* _TASK ITEM_
The full listing, copied exactly and free of pictures, is the expected reply.

* _DATA SHOWN_
<<<<

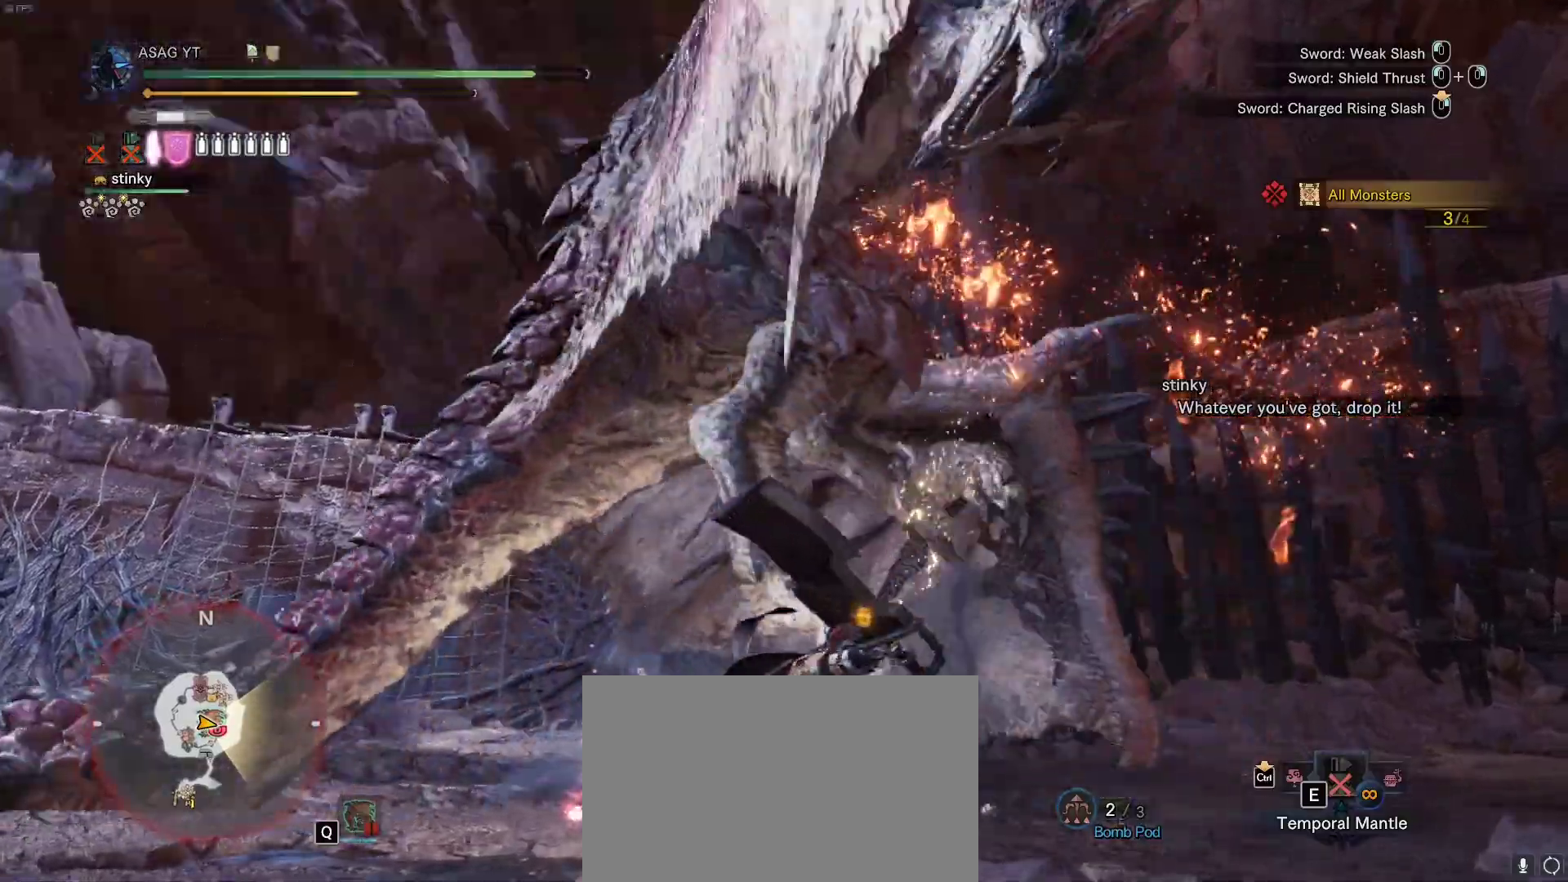
Gameplay with keyboard and mouse; each line is a JSON object with the keys and mouse buttons held at the frame after it. "events" lists presses ("down") and releases ("up") of "1", "2", "3", "4", "5", "a", "alt", "c", "caps_lock", "ctrl", "d", "e", "f", "g", "q", "r", "s", "shift", "space", "t", "tab", "v", "w", "x", "z", "mouse_left", "mouse_wheel" and "mouse_right" between this image and that frame as [ms after this image, input, new state], when the widget could be followed in between. "mouse_left", "mouse_wheel", "mouse_right" = the "left", "wheel", "right" buttons of the "mouse" list. No other keys are recorded. "wheel" means that the mouse wheel is clicked or scrolled. Not read: mouse_move.
{"keys": ["w"], "mouse": []}
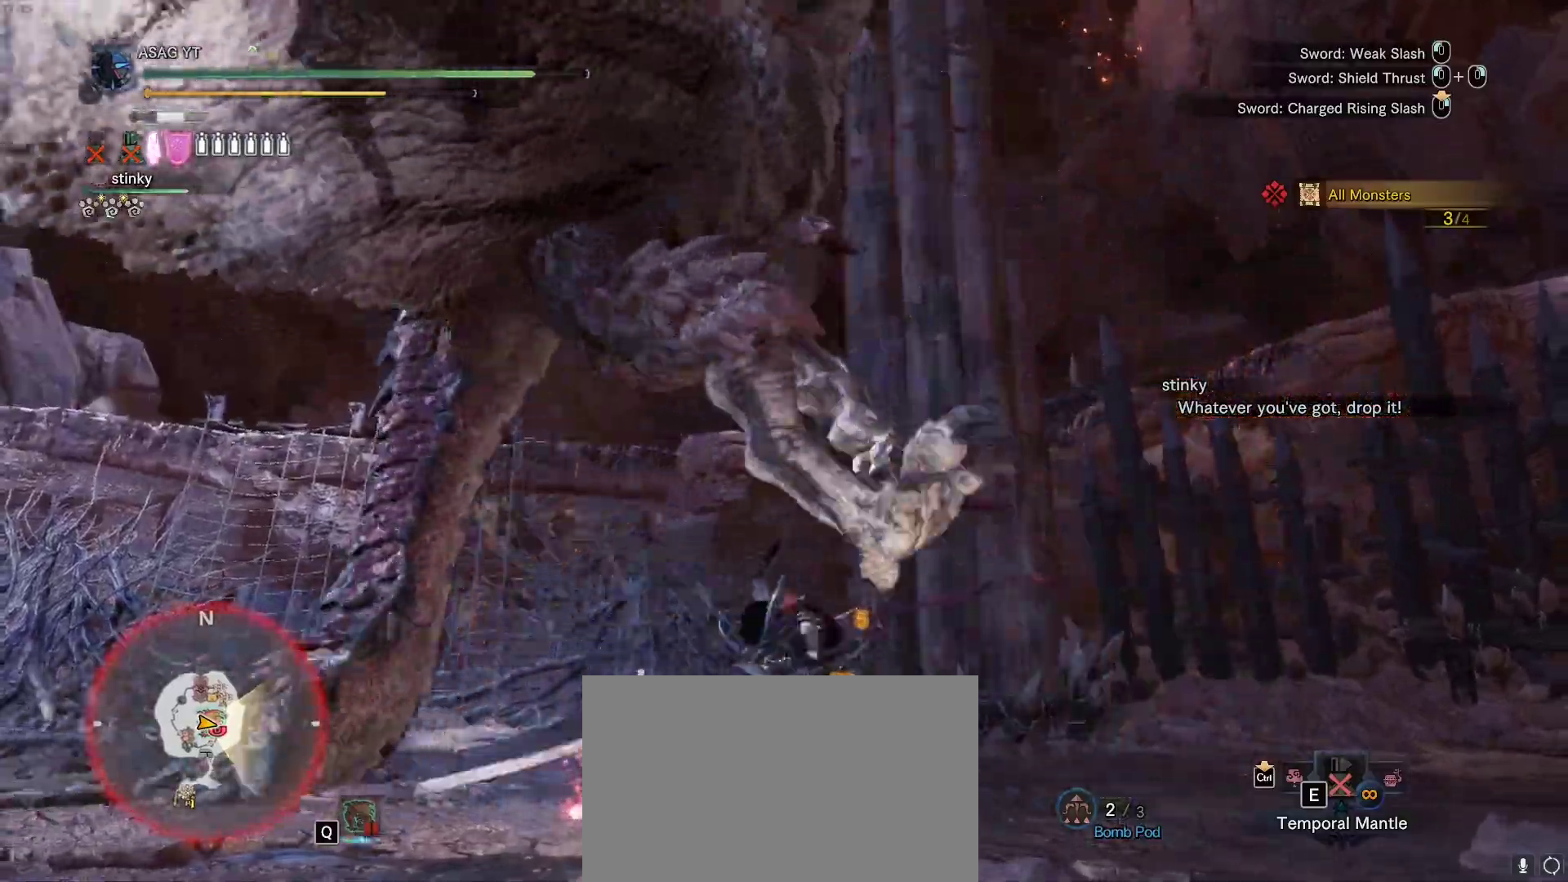
{"keys": ["w"], "mouse": []}
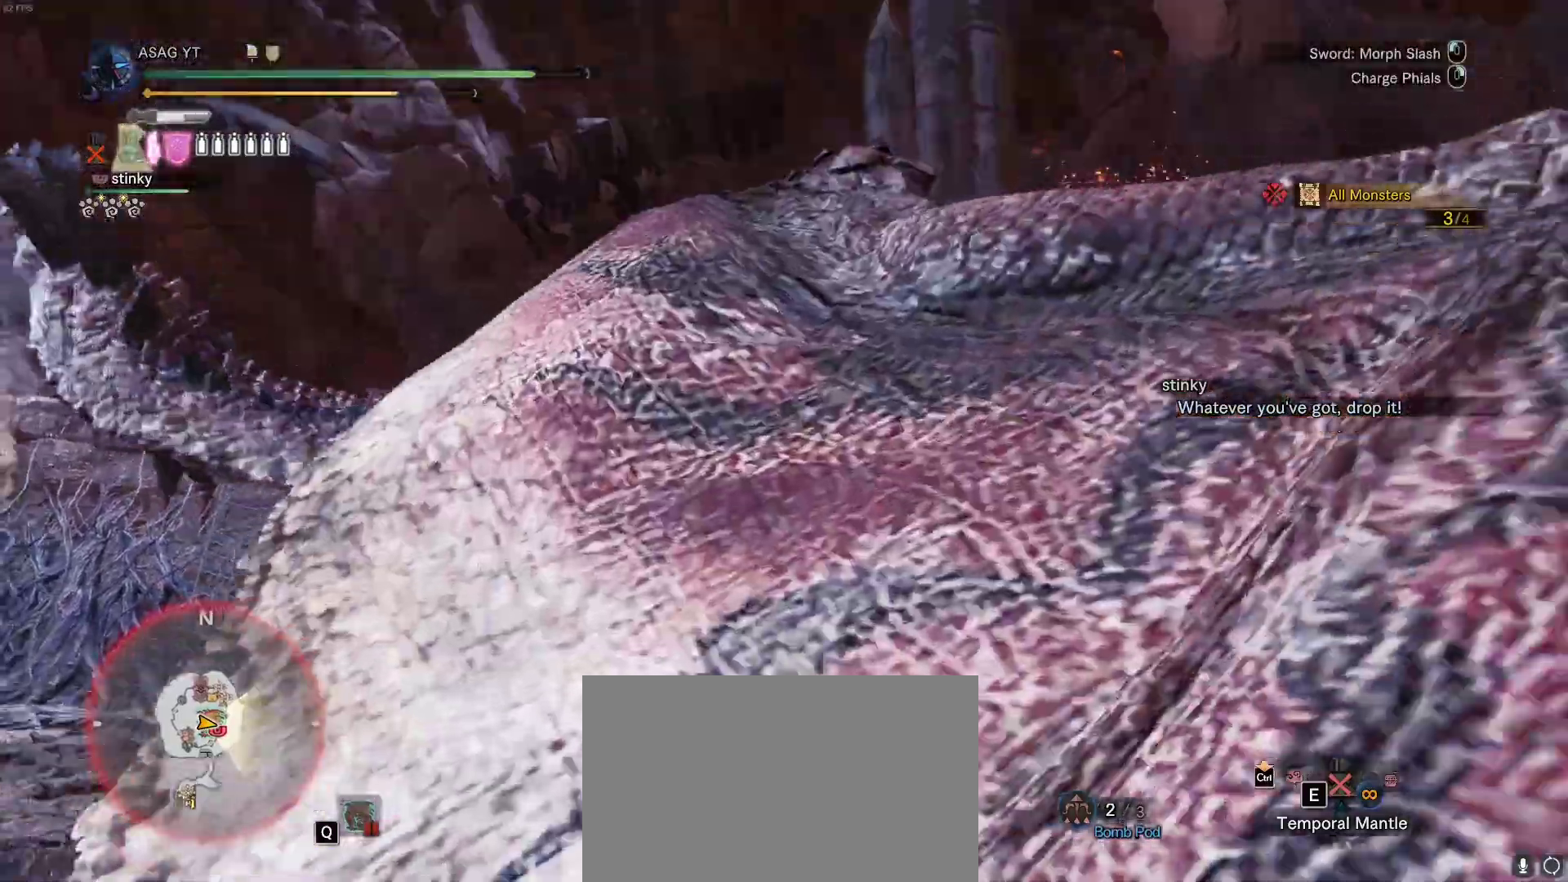
{"keys": ["w"], "mouse": [], "events": [[17, "mouse_left", "down"], [50, "mouse_right", "down"], [183, "mouse_left", "up"], [250, "mouse_right", "up"]]}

>>>>

* _TASK RESULT_
Gameplay with keyboard and mouse; each line is a JSON object with the keys and mouse buttons held at the frame after it. "events" lists presses ("down") and releases ("up") of "1", "2", "3", "4", "5", "a", "alt", "c", "caps_lock", "ctrl", "d", "e", "f", "g", "q", "r", "s", "shift", "space", "t", "tab", "v", "w", "x", "z", "mouse_left", "mouse_wheel" and "mouse_right" between this image and that frame as [ms after this image, input, new state], when the widget could be followed in between. "mouse_left", "mouse_wheel", "mouse_right" = the "left", "wheel", "right" buttons of the "mouse" list. No other keys are recorded. "wheel" means that the mouse wheel is clicked or scrolled. Not read: mouse_move.
{"keys": ["w"], "mouse": []}
{"keys": ["w"], "mouse": []}
{"keys": ["w"], "mouse": [], "events": [[17, "mouse_left", "down"], [50, "mouse_right", "down"], [183, "mouse_left", "up"], [250, "mouse_right", "up"]]}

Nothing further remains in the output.